Chelsea prevented three people from entering the stadium for last week’s Europa League quarter-final at Slavia Prague after a video was circulated on social media of a group of fans singing an abusive song about Liverpool forward Mohamed Salah.

The club said it will “take the strongest possible action” when there is evidence of Chelsea season-ticket holders or members involved in such behaviour, calling it “an embarrassment”, while the Metropolitan Police said it would seek to apply for civil football banning orders.

When Wigan defender Nathan Byrne received racist abuse on Twitter following a draw with Bristol City on 6 April, the Championship club reported it as a hate crime.
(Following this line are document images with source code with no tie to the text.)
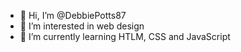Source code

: - 👋 Hi, I’m @DebbiePotts87
- 👀 I’m interested in web design
- 🌱 I’m currently learning HTLM, CSS and JavaScript

<!---
DebbiePotts87/DebbiePotts87 is a ✨ special ✨ repository because its `README.md` (this file) appears on your GitHub profile.
You can click the Preview link to take a look at your changes.
--->

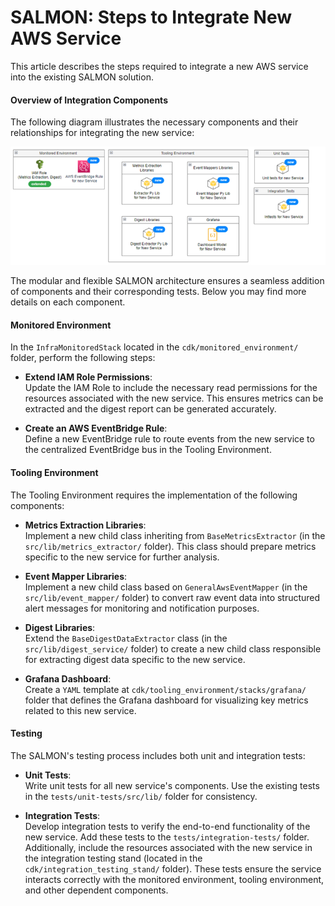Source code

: # SALMON: Steps to Integrate New AWS Service

This article describes the steps required to integrate a new AWS service into the existing SALMON solution. 

#### Overview of Integration Components

The following diagram illustrates the necessary components and their relationships for integrating the new service: 

![Overview](/docs/images/new-service.png "Overview")

The modular and flexible SALMON architecture ensures a seamless addition of components and their corresponding tests. Below you may find more details on each component.

#### Monitored Environment

In the `InfraMonitoredStack` located in the `cdk/monitored_environment/` folder, perform the following steps:

- **Extend IAM Role Permissions**: \
    Update the IAM Role to include the necessary read permissions for the resources associated with the new service. This ensures metrics can be extracted and the digest report can be generated accurately. 

- **Create an AWS EventBridge Rule**: \
    Define a new EventBridge rule to route events from the new service to the centralized EventBridge bus in the Tooling Environment.

#### Tooling Environment

The Tooling Environment requires the implementation of the following components:

- **Metrics Extraction Libraries**: \
    Implement a new child class inheriting from `BaseMetricsExtractor` (in the `src/lib/metrics_extractor/` folder). This class should prepare metrics specific to the new service for further analysis.

- **Event Mapper Libraries**: \
    Implement a new child class based on `GeneralAwsEventMapper` (in the `src/lib/event_mapper/` folder) to convert raw event data into structured alert messages for monitoring and notification purposes.

- **Digest Libraries**: \
    Extend the `BaseDigestDataExtractor` class (in the `src/lib/digest_service/` folder) to create a new child class responsible for extracting digest data specific to the new service.

- **Grafana Dashboard**: \
    Create a `YAML` template at `cdk/tooling_environment/stacks/grafana/` folder that defines the Grafana dashboard for visualizing key metrics related to this new service.

#### Testing
The SALMON's testing process includes both unit and integration tests:

- **Unit Tests**: \
    Write unit tests for all new service's components. Use the existing tests in the `tests/unit-tests/src/lib/` folder for consistency.

- **Integration Tests**: \
    Develop integration tests to verify the end-to-end functionality of the new service. Add these tests to the `tests/integration-tests/` folder. Additionally, include the resources associated with the new service in the integration testing stand (located in the `cdk/integration_testing_stand/` folder). These tests ensure the service interacts correctly with the monitored environment, tooling environment, and other dependent components.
A man was subsequently arrested by police on suspicion of a racially aggravated public order offence and malicious communications, after handing himself in at a police station in Blackpool.

Does outing trolls work?

Wright says it is a common misconception that players’ social media profiles are managed, stating that his clients are in control of their own output.

He adds that Cicero will never tell players what they should or should not do in response to abuse, as it affects each person differently.

Troy Deeney disabled comments on Instagram after the alleged abuse aimed at him and his family following the Hornets’ FA Cup semi-final win over Wolves on 7 April.

Deeney said he did so to “prevent young people” from seeing the comments and to not “expose people I care about to these small-minded people”. He has enabled comments on posts since then.